私には、「近代化(=西欧化)」「資本主義」「民主主義」など、当たり前に良いこととされているけど本当だろうか?ちゃんと自分なりに理解して納得したい!という思いが高校生くらいからずっとありました。
中東に興味を持ったのも、今の世界の基盤となる考えを生んだ欧米と、その文化や考え方を受け入れてきた日本に対して、中東は全く違う「第三軸」としてテロなどで“欧米に抗っている”ように見えたから。
そんな私としては、ソマリ社会の
- 無政府状態でも、学校や病院は氏族ごとに運営される“氏営”で事足りている(p385〜)
- 国という体制や政府ありきで決まっていく“上からの民主主義”でなく、氏族同士の契約や町と町という関係から組み上がっていく「下からの民主主義」(p487)
というあり方は、とても刺激的で、「これこそあるべき姿じゃないか」と思わされました。

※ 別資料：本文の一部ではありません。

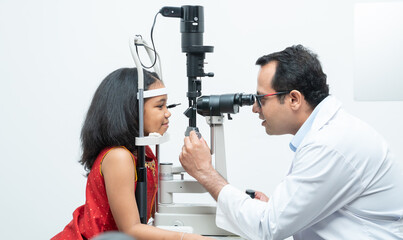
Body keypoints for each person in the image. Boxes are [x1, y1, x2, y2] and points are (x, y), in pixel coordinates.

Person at [179, 45, 403, 239]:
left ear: (294, 99)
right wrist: (277, 210)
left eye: (260, 99)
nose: (256, 109)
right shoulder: (329, 133)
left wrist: (204, 172)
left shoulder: (329, 144)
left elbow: (267, 228)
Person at [52, 68, 211, 240]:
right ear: (132, 110)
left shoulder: (145, 152)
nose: (168, 113)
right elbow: (131, 229)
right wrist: (187, 238)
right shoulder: (118, 157)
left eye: (168, 105)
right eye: (159, 106)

中東の情勢などを見ていると、「強いリーダーが押さえつける形でしか、社会が保てないのではないだろうか」「中東に民主主義は合うんだろうか」とも思うのですが、実はソマリのように、いろんな形の「自治」「民主主義」がある。それを、欧米をはじめ「国際社会」が認めないだけなのではないかと思いました。一方で日本も、いまいち“日本流の民主主義”を作れてないのではないかとも思います。

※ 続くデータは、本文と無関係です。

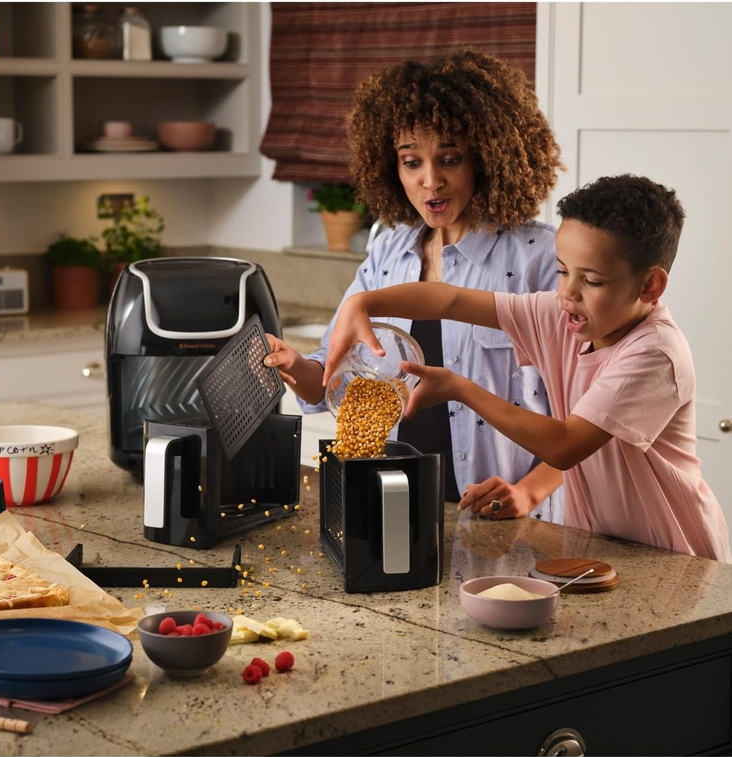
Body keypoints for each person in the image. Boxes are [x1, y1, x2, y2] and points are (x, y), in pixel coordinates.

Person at [323, 174, 731, 563]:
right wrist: (364, 303)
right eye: (562, 271)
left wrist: (460, 388)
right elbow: (449, 300)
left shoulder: (654, 353)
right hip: (600, 545)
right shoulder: (560, 315)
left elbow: (564, 446)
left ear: (649, 286)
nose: (567, 293)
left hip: (674, 555)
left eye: (591, 281)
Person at [264, 50, 565, 522]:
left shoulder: (540, 258)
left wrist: (528, 492)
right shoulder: (389, 251)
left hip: (509, 516)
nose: (430, 181)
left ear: (488, 158)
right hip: (397, 506)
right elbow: (328, 381)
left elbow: (590, 422)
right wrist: (292, 364)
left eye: (451, 159)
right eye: (411, 161)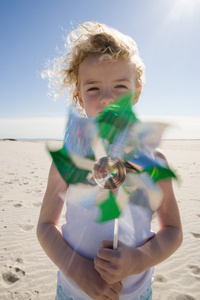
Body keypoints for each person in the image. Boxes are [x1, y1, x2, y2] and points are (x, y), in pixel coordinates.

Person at [37, 22, 183, 300]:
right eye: (93, 89)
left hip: (136, 293)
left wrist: (138, 260)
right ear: (79, 98)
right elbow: (45, 226)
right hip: (74, 292)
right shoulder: (67, 160)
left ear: (136, 93)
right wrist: (78, 270)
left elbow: (173, 231)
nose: (107, 98)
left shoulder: (153, 161)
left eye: (120, 86)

説明的でも抽象的でもなく、著者と一緒に現地の人や文化に触れて驚いたり面白がったりできるのは、ノンフィクションならでは。よりその地を、そこに住む人を、具体的に頭の中で想像することができて、身近にも感じられます。
そしてこの本は、気軽に読み進められるけれど、展開や深い洞察に驚かされ、引き込まれ連れていかれるような、「頭の中も旅できる旅行記」といった感じでした。
いや〜、面白かった。久々に、「これはすごい」という余韻が残る本と出会いました。
私は、興味関心とも予想外に合致したのでとても面白く読めたけれど、どんな人でも楽しめる作品だと思います。ぜひ一度手にとってみてください。